● **Brano di testo**:
■ ■ ■

Mediterranean Cup a Roma: il Rugby Rende trionfa nel torneo dell'inclusione (foto Stefano Corso)
Mediterranean Cup a Roma: il Rugby Rende trionfa nel torneo dell'inclusione (foto Stefano Corso)

Si è svolto ieri a Roma, presso l’Impianto Sportivo “Fulvio Bernardini”, la prima edizione della Mediterranean Cup, il primo torneo nazionale di rugby inclusivo a cui hanno partecipato club LGBTQIA+ e open club italiani ed europei. L’evento ha contato sul prestigioso patrocinio dell’Assessorato ai Grandi Eventi, Sport, Turismo e Moda di Roma Capitale , assieme a quello del Comitato Romano della UISP.

Il torneo è stato ideato e organizzato da Libera Rugby Club, la prima associazione sportiva dilettantistica italiana nata per promuovere la diffusione del gioco del rugby e contrastare ogni forma di discriminazione all’interno della comunità LGBTQIA+. Da oltre dieci anni, Libera Rugby si impegna sia dentro che fuori dal campo per diffondere i valori dell’inclusività e del rispetto nel mondo dello sport e nella società.

Questa storica prima edizione della Mediterranean Cup ha visto sfidarsi sul campo le due compagini di Libera Rugby (Roma e Milano), il Rugby Rende Open Club e gli ateniesi dell’Athenian Centaurs, arrivati direttamente dalla Grecia. Una giornata di sport intenso che ha permesso non solo di promuovere il rispetto reciproco, ma diffondere un messaggio potente e universale contro ogni barriera sociale attraverso il rugby.

■ ■ ■

● **Dati**:
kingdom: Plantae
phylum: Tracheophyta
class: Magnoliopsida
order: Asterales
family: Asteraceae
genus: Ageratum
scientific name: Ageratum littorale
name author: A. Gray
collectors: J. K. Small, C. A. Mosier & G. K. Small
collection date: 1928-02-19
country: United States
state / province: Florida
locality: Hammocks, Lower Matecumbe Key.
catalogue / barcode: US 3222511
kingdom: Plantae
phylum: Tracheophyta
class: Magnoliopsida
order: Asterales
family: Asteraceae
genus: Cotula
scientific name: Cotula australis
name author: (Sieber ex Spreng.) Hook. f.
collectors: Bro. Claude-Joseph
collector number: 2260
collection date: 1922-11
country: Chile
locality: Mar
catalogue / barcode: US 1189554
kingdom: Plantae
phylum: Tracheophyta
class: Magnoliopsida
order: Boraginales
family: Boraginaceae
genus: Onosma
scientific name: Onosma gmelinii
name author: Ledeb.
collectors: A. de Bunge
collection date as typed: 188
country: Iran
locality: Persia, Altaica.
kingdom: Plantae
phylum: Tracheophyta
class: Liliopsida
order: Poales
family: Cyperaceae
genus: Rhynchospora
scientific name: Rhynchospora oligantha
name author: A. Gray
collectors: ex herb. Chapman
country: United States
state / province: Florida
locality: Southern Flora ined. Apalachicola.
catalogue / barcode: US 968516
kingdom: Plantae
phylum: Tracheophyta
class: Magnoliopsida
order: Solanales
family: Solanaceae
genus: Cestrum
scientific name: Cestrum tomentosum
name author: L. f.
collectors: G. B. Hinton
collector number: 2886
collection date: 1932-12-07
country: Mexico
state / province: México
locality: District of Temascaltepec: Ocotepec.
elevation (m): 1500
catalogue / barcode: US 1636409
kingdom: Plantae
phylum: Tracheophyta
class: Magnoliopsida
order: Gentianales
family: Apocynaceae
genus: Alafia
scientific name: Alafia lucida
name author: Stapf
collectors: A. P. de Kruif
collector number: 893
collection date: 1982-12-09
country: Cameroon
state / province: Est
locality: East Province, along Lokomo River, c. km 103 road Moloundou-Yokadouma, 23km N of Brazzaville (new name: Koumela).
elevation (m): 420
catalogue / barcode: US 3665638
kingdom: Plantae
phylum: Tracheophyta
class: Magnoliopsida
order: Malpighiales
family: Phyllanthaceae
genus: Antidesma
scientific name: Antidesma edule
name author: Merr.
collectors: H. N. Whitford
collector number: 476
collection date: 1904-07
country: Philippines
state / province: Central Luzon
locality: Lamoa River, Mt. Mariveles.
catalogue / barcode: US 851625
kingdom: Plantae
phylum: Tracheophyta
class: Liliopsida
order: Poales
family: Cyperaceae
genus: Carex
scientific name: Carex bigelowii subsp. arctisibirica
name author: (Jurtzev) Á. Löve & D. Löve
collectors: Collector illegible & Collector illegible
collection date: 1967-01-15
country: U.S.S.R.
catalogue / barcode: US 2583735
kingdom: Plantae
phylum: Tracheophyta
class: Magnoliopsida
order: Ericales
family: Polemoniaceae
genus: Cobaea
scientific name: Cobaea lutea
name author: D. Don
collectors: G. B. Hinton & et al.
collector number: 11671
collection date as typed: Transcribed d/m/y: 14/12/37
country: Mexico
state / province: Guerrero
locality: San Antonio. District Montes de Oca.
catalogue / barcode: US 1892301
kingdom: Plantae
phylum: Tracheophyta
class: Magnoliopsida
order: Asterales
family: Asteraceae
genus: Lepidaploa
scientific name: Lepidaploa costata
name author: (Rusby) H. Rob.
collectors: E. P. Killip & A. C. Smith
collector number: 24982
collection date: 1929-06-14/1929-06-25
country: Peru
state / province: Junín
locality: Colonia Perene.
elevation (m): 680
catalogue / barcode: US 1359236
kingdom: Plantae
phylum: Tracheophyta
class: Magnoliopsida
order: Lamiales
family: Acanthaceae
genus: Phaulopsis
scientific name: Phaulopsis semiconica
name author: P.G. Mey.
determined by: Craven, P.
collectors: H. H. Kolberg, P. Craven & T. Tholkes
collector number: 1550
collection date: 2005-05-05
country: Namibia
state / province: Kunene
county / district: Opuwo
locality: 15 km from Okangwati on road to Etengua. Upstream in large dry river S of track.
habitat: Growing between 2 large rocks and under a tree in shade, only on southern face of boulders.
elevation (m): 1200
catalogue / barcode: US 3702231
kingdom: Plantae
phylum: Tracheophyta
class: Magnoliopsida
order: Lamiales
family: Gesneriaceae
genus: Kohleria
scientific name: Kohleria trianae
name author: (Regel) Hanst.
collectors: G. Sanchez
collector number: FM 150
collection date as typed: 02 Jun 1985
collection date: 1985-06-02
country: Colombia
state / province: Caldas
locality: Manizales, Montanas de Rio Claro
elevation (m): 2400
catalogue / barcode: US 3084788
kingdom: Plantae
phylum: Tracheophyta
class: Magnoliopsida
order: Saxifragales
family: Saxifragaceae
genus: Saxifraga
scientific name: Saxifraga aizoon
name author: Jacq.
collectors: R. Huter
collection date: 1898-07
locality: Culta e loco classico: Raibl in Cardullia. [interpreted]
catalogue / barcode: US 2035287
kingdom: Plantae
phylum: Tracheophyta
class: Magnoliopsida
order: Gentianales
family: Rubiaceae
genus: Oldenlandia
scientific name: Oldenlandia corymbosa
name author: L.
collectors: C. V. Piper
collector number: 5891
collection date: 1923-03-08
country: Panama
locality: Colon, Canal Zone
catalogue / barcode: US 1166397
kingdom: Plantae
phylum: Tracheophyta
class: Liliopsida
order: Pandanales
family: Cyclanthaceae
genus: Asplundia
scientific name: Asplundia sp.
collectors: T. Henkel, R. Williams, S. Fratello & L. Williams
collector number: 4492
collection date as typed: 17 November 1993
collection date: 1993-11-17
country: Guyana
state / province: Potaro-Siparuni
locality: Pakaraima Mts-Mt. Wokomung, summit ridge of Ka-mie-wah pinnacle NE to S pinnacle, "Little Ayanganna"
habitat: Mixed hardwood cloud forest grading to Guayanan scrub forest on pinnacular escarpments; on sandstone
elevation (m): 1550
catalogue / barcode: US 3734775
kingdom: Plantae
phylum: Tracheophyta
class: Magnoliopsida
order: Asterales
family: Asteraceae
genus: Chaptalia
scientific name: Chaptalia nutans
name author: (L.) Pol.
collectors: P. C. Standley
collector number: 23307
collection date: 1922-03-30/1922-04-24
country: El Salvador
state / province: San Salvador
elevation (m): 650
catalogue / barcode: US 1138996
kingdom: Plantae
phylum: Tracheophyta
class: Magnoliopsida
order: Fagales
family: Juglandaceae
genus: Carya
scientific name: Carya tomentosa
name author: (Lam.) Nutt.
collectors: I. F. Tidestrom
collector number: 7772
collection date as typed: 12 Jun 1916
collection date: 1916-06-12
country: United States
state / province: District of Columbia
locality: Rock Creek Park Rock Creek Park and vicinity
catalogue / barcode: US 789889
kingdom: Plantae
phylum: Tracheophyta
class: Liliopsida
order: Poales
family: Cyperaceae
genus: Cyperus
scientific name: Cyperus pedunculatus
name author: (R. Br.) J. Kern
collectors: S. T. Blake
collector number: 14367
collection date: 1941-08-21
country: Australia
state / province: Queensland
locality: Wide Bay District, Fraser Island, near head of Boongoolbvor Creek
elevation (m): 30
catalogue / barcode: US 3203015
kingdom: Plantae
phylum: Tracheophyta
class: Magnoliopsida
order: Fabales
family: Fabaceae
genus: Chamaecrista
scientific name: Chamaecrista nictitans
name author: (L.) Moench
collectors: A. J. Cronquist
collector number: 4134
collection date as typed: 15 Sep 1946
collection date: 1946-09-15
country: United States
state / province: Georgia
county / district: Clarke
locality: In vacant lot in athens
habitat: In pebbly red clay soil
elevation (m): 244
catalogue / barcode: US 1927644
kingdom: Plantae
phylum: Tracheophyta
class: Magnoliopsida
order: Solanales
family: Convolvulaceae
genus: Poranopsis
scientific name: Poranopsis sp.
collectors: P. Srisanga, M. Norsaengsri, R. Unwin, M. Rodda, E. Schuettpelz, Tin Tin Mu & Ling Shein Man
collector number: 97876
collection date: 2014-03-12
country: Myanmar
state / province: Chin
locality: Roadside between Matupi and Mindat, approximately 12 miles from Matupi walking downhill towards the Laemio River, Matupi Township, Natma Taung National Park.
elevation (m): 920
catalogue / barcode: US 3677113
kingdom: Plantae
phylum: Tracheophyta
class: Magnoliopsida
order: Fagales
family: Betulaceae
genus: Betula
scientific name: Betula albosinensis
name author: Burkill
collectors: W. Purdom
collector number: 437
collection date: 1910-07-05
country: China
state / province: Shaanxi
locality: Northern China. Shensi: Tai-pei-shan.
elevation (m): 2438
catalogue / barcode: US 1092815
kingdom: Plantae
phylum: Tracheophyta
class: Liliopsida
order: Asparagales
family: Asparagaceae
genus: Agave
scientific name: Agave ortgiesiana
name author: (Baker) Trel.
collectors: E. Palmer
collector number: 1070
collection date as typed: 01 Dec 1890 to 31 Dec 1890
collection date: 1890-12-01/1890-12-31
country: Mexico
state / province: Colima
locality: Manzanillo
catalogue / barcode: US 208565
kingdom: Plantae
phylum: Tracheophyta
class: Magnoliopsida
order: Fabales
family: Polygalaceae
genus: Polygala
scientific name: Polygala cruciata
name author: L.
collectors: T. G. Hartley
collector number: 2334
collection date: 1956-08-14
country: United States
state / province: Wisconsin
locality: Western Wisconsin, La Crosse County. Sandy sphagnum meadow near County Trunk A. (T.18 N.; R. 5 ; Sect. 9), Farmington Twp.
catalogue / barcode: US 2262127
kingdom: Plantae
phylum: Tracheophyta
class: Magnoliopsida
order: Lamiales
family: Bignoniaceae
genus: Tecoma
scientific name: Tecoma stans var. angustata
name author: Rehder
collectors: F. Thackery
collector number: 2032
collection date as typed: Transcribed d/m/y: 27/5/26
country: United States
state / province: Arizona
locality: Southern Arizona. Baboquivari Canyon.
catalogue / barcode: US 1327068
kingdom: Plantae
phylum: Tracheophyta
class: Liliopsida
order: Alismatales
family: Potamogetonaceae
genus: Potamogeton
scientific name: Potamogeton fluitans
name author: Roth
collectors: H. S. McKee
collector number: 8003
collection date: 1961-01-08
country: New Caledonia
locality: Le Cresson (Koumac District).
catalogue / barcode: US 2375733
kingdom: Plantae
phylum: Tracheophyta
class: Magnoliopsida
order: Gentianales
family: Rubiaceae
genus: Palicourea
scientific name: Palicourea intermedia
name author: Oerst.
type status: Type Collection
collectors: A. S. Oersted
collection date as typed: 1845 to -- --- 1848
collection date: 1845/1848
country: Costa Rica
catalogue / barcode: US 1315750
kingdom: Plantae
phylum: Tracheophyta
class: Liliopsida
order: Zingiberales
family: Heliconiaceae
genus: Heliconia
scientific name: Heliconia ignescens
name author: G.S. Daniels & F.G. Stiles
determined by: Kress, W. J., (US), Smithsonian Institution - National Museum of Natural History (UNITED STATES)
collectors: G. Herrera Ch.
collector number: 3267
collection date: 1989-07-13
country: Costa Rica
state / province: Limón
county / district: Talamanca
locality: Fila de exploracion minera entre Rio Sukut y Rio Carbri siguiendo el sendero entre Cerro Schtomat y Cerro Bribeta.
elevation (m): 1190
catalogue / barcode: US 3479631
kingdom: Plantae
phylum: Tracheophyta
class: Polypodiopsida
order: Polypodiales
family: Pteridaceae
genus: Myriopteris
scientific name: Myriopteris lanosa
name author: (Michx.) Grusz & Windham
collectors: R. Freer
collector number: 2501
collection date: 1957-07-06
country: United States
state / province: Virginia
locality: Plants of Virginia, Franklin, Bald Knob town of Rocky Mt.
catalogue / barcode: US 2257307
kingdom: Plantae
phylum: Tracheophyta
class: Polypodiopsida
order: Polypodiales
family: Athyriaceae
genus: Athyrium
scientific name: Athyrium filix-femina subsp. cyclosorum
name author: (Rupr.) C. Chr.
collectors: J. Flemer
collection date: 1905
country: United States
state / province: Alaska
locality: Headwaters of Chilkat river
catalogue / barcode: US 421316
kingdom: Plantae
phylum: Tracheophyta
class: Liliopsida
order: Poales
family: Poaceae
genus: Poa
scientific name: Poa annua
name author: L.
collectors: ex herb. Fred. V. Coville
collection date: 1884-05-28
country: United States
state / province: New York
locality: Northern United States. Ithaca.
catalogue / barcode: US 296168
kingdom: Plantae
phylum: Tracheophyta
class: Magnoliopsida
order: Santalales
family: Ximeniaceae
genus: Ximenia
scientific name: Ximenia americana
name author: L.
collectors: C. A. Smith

■ ■ ■

● **Compiti da svolgere**:
A) Secondo il testo sulla Mediterranean Cup, in quale impianto sportivo di Roma si è svolto il torneo?
B) Elenca tutte le squadre che, secondo il testo sulla Mediterranean Cup, si sono sfidate in campo nella prima edizione.
C) Prosegui il testo sulla Mediterranean Cup a partire dalla sua ultima frase.
Il materiale è indipendente dal testo sulla Mediterranean Cup.

● **Risposte ai compiti**:
A) Il torneo si è svolto presso l'Impianto Sportivo "Fulvio Bernardini".

B)
- Libera Rugby Roma
- Libera Rugby Milano
- Rugby Rende Open Club
- Athenian Centaurs

C)
A sollevare il primo trofeo della Mediterranean Cup è stato il Rugby Rende Open Club, appartenente al Rugby Rende, società sportiva che festeggia quest’anno mezzo secolo di storia nella Federazione Italiana Rugby. Il Rugby Rende porta avanti con passione, valore e successo sul territorio calabrese progetti di inclusione sociale, lotta alla discriminazione e integrazione.

La squadra, guidata dal coach Bruno De Filippis, ha visto la partecipazione di una delegazione guidata da Jonathan Zambrano, Cristiano Iannone, Tommaso Angeli, Emma Cutrì, Giuseppe Alessio, Emmanuel Montilla e Joan Tico, guidati dal vice capitano dell’Open Club, Hindred Peña.

Oltre alla vittoria del torneo, il club calabrese ha portando a casa anche due prestigiosi riconoscimenti individuali:

  • Player of the Match: Emma Cutri
  • Best Coach: Bruno De Filippis

Il vero valore di questo torneo e delle squadre che vi hanno preso parte risiede nel profondo impatto sociale che queste realtà generano quotidianamente nei propri territori: un esempio di sport integrato capace di superare i confini regionali e nazionali.